Social rejection or acceptance elicit a negative or positive view of the self, which is critical to understanding mood, anxiety, and personality disorders. It is vital to implement a laboratory model of social feedback because the affective pictures, faces, or monetary incentives often used in research fail to impact this self-view. For example, using laboratory models of online dating and social media interactions, we found that being liked by others led to a greater increase in positive mood (instead of an anhedonic response that might be observed with non-social incentives) in depressed compared to healthy individuals [2] and that depressive symptoms are associated with greater neural sensitivity to social acceptance/rejection vs. monetary reward/loss in adults [3] and adolescents [4].

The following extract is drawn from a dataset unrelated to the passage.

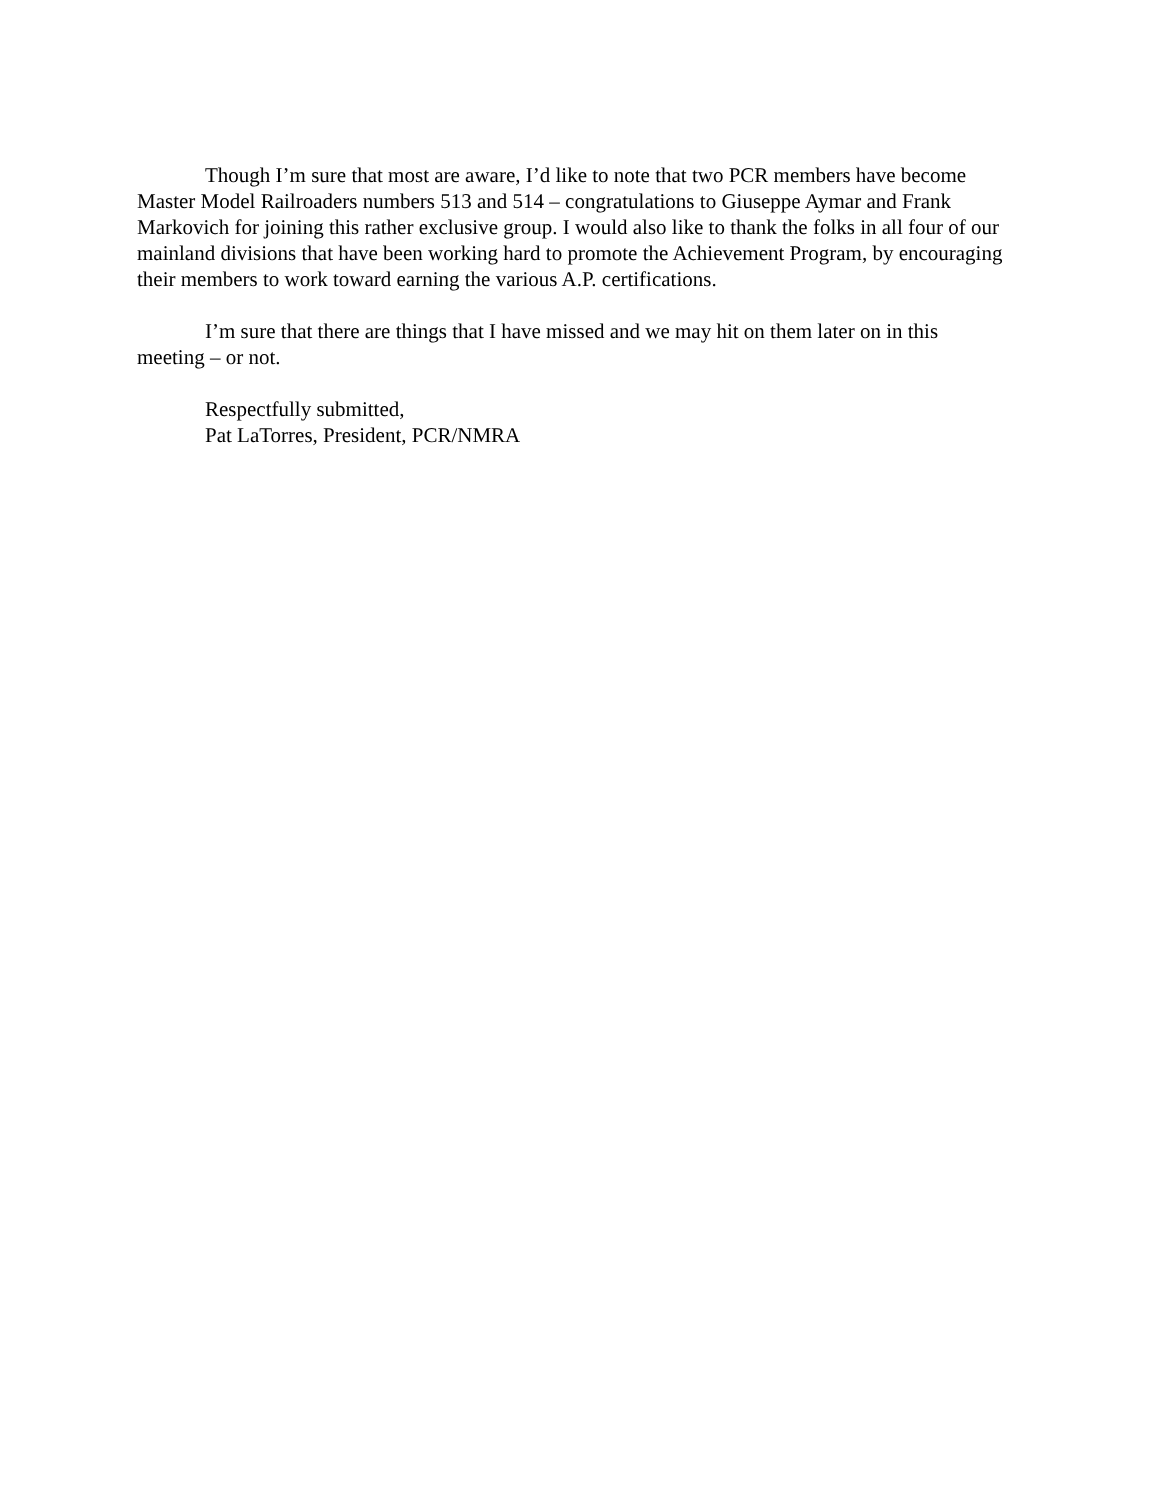Though I’m sure that most are aware, I’d like to note that two PCR members have become Master Model Railroaders numbers 513 and 514 – congratulations to Giuseppe Aymar and Frank Markovich for joining this rather exclusive group. I would also like to thank the folks in all four of our mainland divisions that have been working hard to promote the Achievement Program, by encouraging their members to work toward earning the various A.P. certifications.
I’m sure that there are things that I have missed and we may hit on them later on in this meeting – or not.
Respectfully submitted,
Pat LaTorres, President, PCR/NMRA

An important path forward is the systematic study of the neural mechanisms that subserve the response to rejection. Although rejection sensitivity is present in several psychiatric disorders, the specific behavioral, affective, and neural responses to rejection may differ across disorders [1]. For example, rejection-elicited fear and social withdrawal may increase vulnerability to anxiety and depressive symptoms, whereas rejection-elicited anger and impulsiveness may increase vulnerability for borderline personality disorder.

The degree of social connectedness may also play a key role in these relations. Poor social connectedness potentiates psychiatric symptoms, which may in turn reinforce rejection sensitivity. COVID-19 has resulted in unprecedented levels of isolation, and may exacerbate this vicious cycle. These effects may be particularly devastating among early adolescents who are isolated from peer support networks during a critical window that coincides with peak onset rates for many psychiatric disorders. Indeed, we have shown greater differences in neural response to peer acceptance and rejection in socially anxious early adolescents relative to older adolescents [5] and adults [6]. Widespread isolation due to COVID-19 is an opportunity to track these changes and push the field of social neuroscience forward.

Reducing rejection sensitivity may be a novel and effective treatment strategy. Neurotransmitter systems involved in social cognition and behavior in animal models (e.g., opioid, oxytocin, vasopressin systems) have yet to be investigated for their role in rejection sensitivity and resilience in humans. Targeting these systems could break the vicious cycle of rejection and loneliness to accelerate recovery.

Funding and Disclosure

The authors have nothing to disclose. DTH was supported by R01 MH102264 and JMJ was supported by R21 HD093912.